Conure mutation

Conure mutation: Lutino mutation in the conure pyrrhura molinae Benjamin Canou returns once again to our site to share with us his feedback on the lutino mutation in the conure pyrrhura molinae.

Lutino mutation in the pyrrhura conure

The newest mutation of the green cheeked conurebird conure types

A little history…

The lutino mutation appeared in 2010 or 2011 in a Belgian breeder who has unfortunately died since.

In February 2017, this change arrived in France at home. And in May of the same year, I had my first young lutino.

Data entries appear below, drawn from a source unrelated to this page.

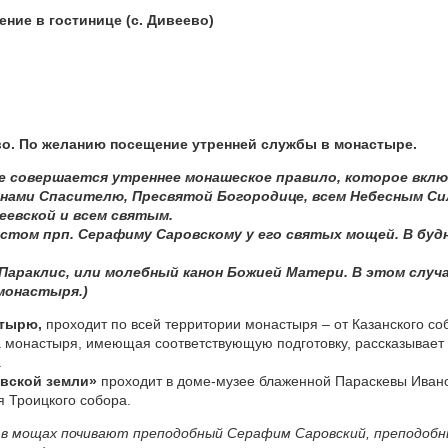
ение в гостинице (с. Дивеево)
ево. По желанию посещение утренней службы в монастыре.
ыре совершается утреннее монашеское правило, которое вкл
онами Спасителю, Пресвятой Богородице, всем Небесным С
еевской и всем святым.
истом прп. Серафиму Саровскому у его святых мощей. В буд
 Параклис, или молебный канон Божией Матери. В этом случа
монастыря.)
стырю,
проходит по всей территории монастыря – от Казанского со
 монастыря, имеющая соответствующую подготовку, рассказывает о
.
евской земли»
проходит в доме-музее блаженной Параскевы Ивано
я Троицкого собора.
в мощах почивают преподобный Серафим Саровский, преподобны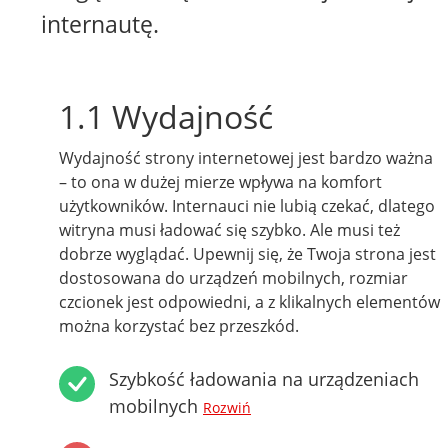
internautę.
1.1 Wydajność
Wydajność strony internetowej jest bardzo ważna
– to ona w dużej mierze wpływa na komfort
użytkowników. Internauci nie lubią czekać, dlatego
witryna musi ładować się szybko. Ale musi też
dobrze wyglądać. Upewnij się, że Twoja strona jest
dostosowana do urządzeń mobilnych, rozmiar
czcionek jest odpowiedni, a z klikalnych elementów
można korzystać bez przeszkód.
Szybkość ładowania na urządzeniach
mobilnych
Rozwiń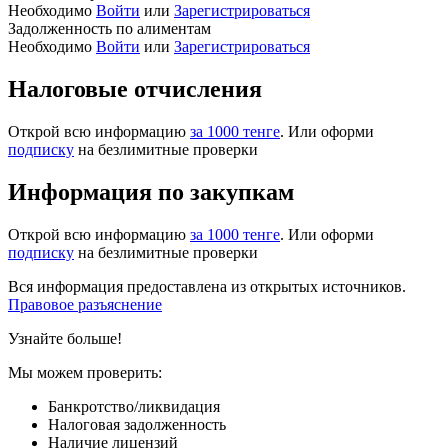
Необходимо
Войти
или
Зарегистрироваться
Задолженность по алиментам
Необходимо
Войти
или
Зарегистрироваться
Налоговые отчисления
Открой всю информацию
за 1000 тенге
. Или оформи
подписку
на безлимитные проверки
Информация по закупкам
Открой всю информацию
за 1000 тенге
. Или оформи
подписку
на безлимитные проверки
Вся информация предоставлена из открытых источников.
Правовое разъяснение
Узнайте больше!
Мы можем проверить:
Банкротство/ликвидация
Налоговая задолженность
Наличие лицензий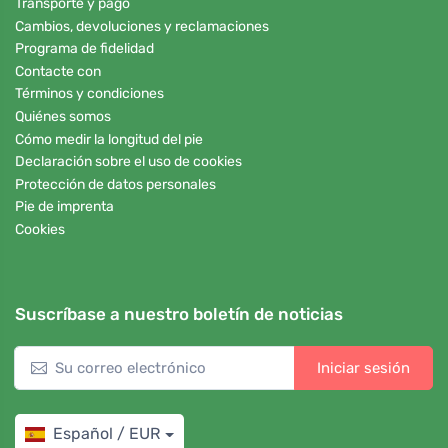
Transporte y pago
Cambios, devoluciones y reclamaciones
Programa de fidelidad
Contacte con
Términos y condiciones
Quiénes somos
Cómo medir la longitud del pie
Declaración sobre el uso de cookies
Protección de datos personales
Pie de imprenta
Cookies
Suscríbase a nuestro boletín de noticias
Iniciar sesión
Español / EUR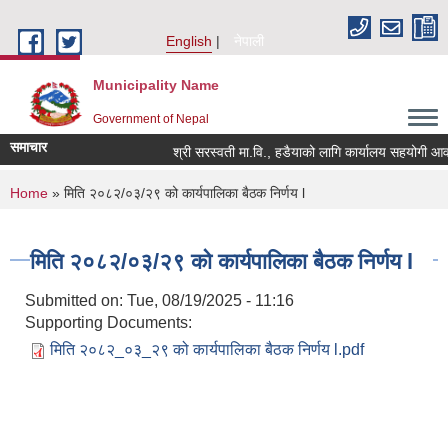
Skip to main content
English
नेपाली
Municipality Name
Government of Nepal
समाचार
श्री सरस्वती मा.वि., हडैयाको लागि कार्यालय सहयोगी आवश्य
You are here
Home
» मिति २०८२/०३/२९ को कार्यपालिका बैठक निर्णय l
मिति २०८२/०३/२९ को कार्यपालिका बैठक निर्णय l
Submitted on:
Tue, 08/19/2025 - 11:16
Supporting Documents:
मिति २०८२_०३_२९ को कार्यपालिका बैठक निर्णय l.pdf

As many have thought, the lutino mutation is not related to sex but is recessive. The first lutino to appear was a male.

Effect on Plumage

The effect on the plumage is as follows:

  • Green turns yellow, blue flight feathers turn white.
  • The black head turns white.
  • Legs, nails, and beaks turn white/ivory.
  • The tail is bright red.
  • The red of the belly remains red and its intensity can be worked on especially by
  • combining it with opaline (unlike pansies, lutino combined with opaline does not give Rubino).

Personally, I work both ways, have a lot of red and try to remove it

The combinations to obtain the lutino mutation

The combinations to obtain the lutino mutation

Because the lutino is recessive, here are the couplings to get it:

1.Ino carrier x ino carrier
As a youngster, 25% non-carrier, 50% ino carrier and 25% lutino.

2.Lutino x non-carrier or non-carrier x lutino
Will give in young 100% of ino carrier.

3.Lutino x ino carrier or ino x lutino carrier
Young 50% ino wearer and 50% lutino.

You should know that there is nothing that can identify an ino carrier of a non-carrier in the case of the first couple. This means that all the young people who will not come out of lutino, they will be carrying ino as possible.